Text block:
□ □ □

FIGS. 11a-c show how a strip blank 15 consisting of a plurality of
strips 6 is made by machining. T1-T4 indicate machining tools,
preferably of diamond type, operating from above and from below.
Only two tools T1 and T2 are necessary to produce a strip 6. In the
first manufacturing step according to FIG. 11a, a strip 6 is made.
However, this strip is not separated from the strip blank. In the
next machining, the strip blank 15 is moved sideways a distance
corresponding to the width of two strips. In the third
manufacturing step, this step is repeated and now two more strips
are manufactured. The strip blank thus grows by two strips in each
run through the machine. FIGS. 12a-c show how the strip blank 15
with a plurality of strips 6 can be manufactured in a double-sided
milling machine with four tools on each side. In the first
manufacturing step according to FIG. 12a, two strips are
manufactured. In the next manufacturing step, FIG. 12b, four more
strips are manufactured. FIG. 12c shows that the strip blank
consists of 10 strips after three steps. With a double-sided
machine, which has, for instance, 8 milling motors and 8 tools on
each side, 8 strips can be made in each run through the milling
machine. Since machining can take place in e.g. HDF which does not
have a surface layer, machining speeds of up to 200 m/min can be
achieved with 8 strips in each run. Since normal flooring lines
machine the joint edges by about 100 m/min, such a line can provide
16 flooring lines with strip blanks. The strips are made of a board
material which can be considerably thinner than the floorboard. The
cost of a separate strip with a width of 15-20 mm, made of an HDF
board having a thickness of, for instance, 5 mm, is less than 30%
of the waste cost in machining an 8 mm laminate floorboard with an
integrated strip which has an extent outside the joint edge
corresponding to about 8-10 mm.
Several variants may exist. A strip blank can be manufactured in
conventional planers. Special machines can be used consisting of
e.g. an upper and a lower shaft with tools operating vertically.
The floorboard is advanced by means of rolls which press the
floorboard against vertical and lateral abutments and against the
rotating tools.
An important feature according to the present invention thus is
that the separate strip is made by mechanical machining of a
sheet-shaped material.
FIG. 13 shows a plurality of strip blanks which can be stacked and
handled rationally. It is possible to manufacture strip blanks
which are as long as length and width of the floorboard and which
consist of 10-12 strip blanks or more. The length of the strips may
vary, for instance, between 70 and 2400 mm. The width can be, for
instance, about 10-30 mm. The strip blanks can be made with
fracture lines for separation of the strips. In HDF, such fracture
lines can be made so that the thickness of material amounts to
merely, for instance, about 0.5 mm. The strip blanks may then be
joined with e.g. strings of hot-melt adhesive to long bands which
may then be rolled up.

□ □ □

(Collected data entries)
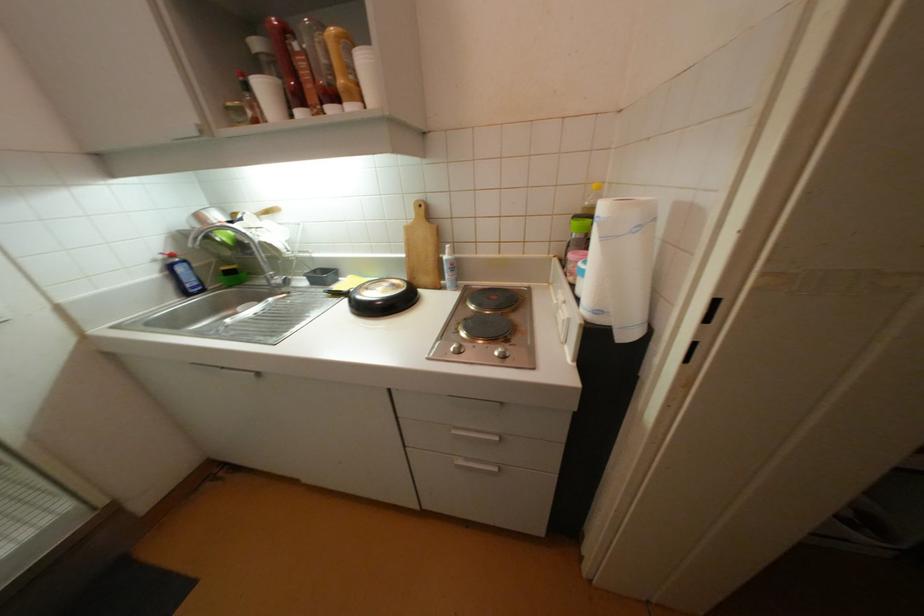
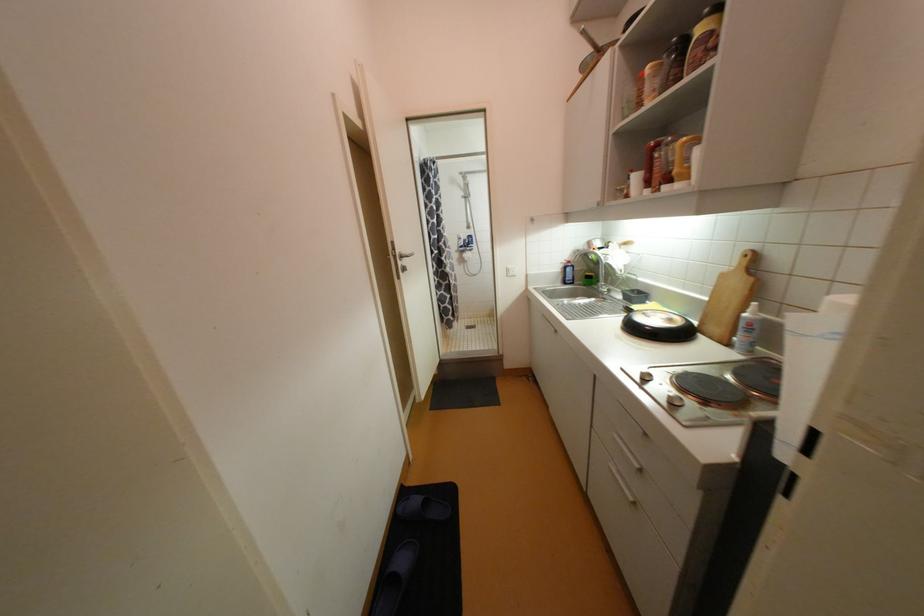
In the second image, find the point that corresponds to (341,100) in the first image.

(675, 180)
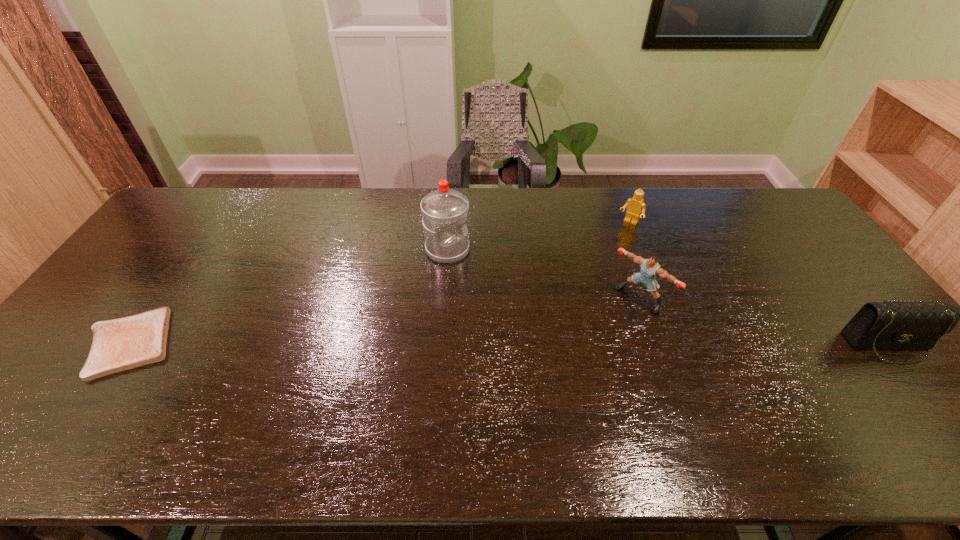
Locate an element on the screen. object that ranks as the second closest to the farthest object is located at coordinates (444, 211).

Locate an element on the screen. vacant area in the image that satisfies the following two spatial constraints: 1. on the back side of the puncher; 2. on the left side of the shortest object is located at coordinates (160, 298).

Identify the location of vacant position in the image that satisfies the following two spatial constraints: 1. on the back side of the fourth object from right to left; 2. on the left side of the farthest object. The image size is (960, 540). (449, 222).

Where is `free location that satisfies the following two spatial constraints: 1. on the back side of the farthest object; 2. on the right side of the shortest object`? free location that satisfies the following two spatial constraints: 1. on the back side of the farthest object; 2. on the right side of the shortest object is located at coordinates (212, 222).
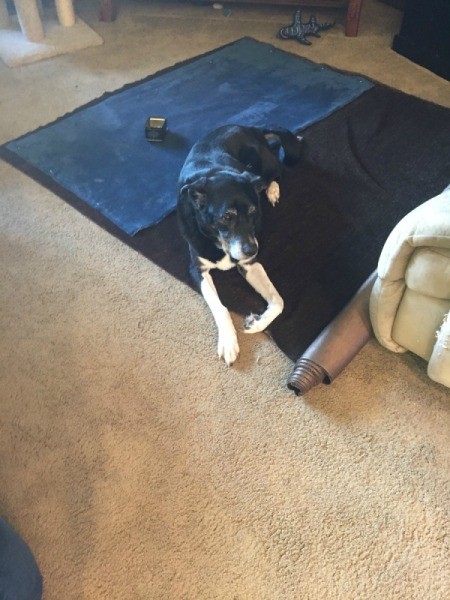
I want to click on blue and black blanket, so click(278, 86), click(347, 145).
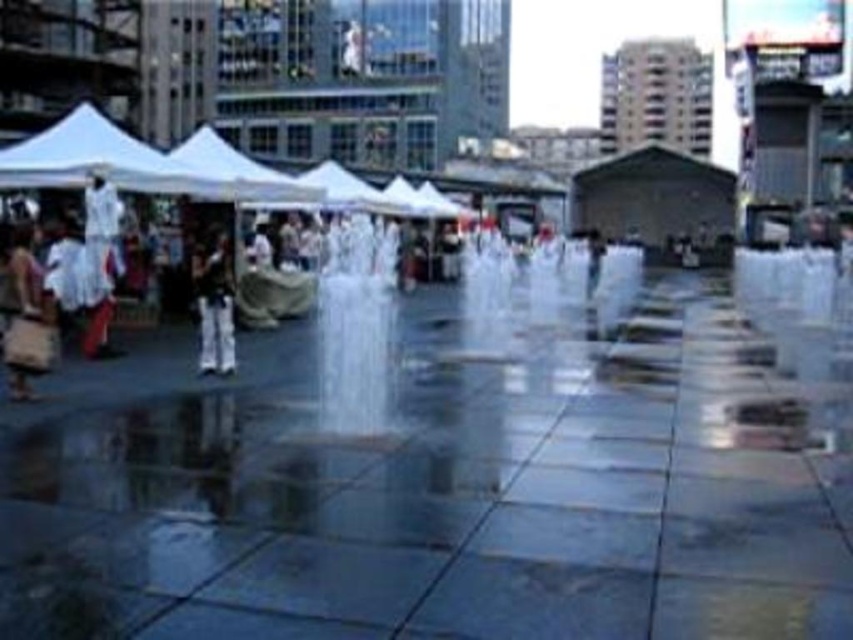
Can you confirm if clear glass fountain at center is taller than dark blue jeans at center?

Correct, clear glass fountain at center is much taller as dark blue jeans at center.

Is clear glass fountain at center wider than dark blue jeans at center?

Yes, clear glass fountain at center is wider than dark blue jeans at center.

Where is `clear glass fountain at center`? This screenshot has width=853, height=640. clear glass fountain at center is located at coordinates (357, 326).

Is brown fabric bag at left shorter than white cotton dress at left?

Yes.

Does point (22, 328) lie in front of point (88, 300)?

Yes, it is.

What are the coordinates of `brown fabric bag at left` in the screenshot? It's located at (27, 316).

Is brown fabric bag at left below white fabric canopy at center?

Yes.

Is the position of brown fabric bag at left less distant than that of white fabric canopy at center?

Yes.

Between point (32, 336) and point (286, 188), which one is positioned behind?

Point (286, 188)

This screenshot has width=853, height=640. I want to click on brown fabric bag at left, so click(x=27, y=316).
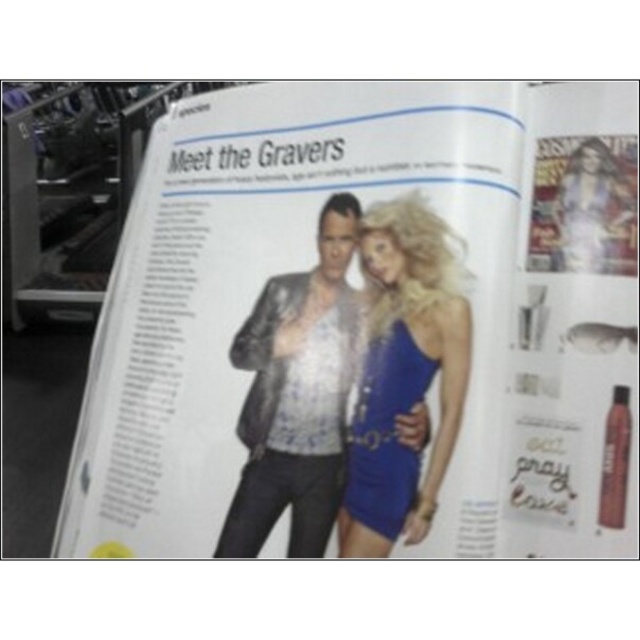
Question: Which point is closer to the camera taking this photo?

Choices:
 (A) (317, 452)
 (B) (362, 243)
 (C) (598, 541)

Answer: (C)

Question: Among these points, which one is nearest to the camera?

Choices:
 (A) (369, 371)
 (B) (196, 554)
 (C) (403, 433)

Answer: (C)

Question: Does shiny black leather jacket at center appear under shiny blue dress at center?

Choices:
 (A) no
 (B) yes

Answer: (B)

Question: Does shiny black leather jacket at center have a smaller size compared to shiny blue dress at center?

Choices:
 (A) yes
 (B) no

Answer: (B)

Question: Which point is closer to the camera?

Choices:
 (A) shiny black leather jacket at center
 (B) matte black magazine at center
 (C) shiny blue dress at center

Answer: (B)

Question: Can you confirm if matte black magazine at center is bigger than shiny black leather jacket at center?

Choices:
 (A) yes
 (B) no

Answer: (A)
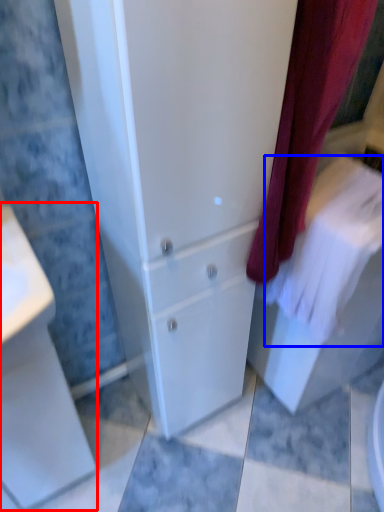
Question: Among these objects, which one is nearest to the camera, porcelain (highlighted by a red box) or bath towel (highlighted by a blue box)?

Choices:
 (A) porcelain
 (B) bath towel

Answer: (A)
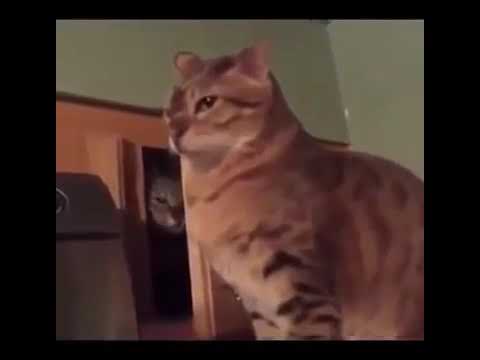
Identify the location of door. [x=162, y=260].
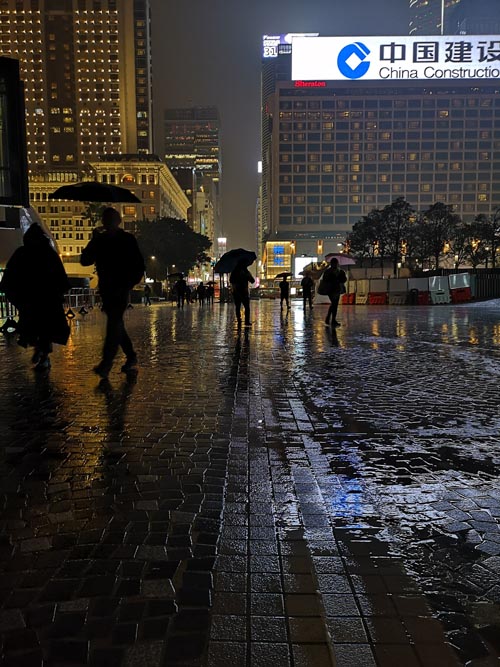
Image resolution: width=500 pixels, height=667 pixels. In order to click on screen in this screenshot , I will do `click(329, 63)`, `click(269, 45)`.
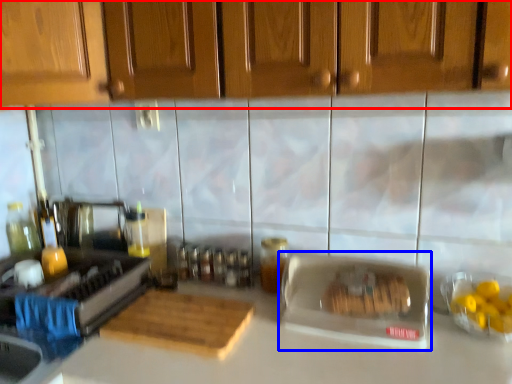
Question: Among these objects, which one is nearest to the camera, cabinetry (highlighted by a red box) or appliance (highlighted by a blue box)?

□ □ □

Rewrite the strip blank passage starting with "FIG. 13 shows" and going on through "be rolled up.", changing "hot-melt adhesive" to "thermoplastic glue".

Response to the task:
FIG. 13 shows a plurality of strip blanks which can be stacked and
handled rationally. It is possible to manufacture strip blanks
which are as long as length and width of the floorboard and which
consist of 10-12 strip blanks or more. The length of the strips may
vary, for instance, between 70 and 2400 mm. The width can be, for
instance, about 10-30 mm. The strip blanks can be made with
fracture lines for separation of the strips. In HDF, such fracture
lines can be made so that the thickness of material amounts to
merely, for instance, about 0.5 mm. The strip blanks may then be
joined with e.g. strings of thermoplastic glue to long bands which
may then be rolled up.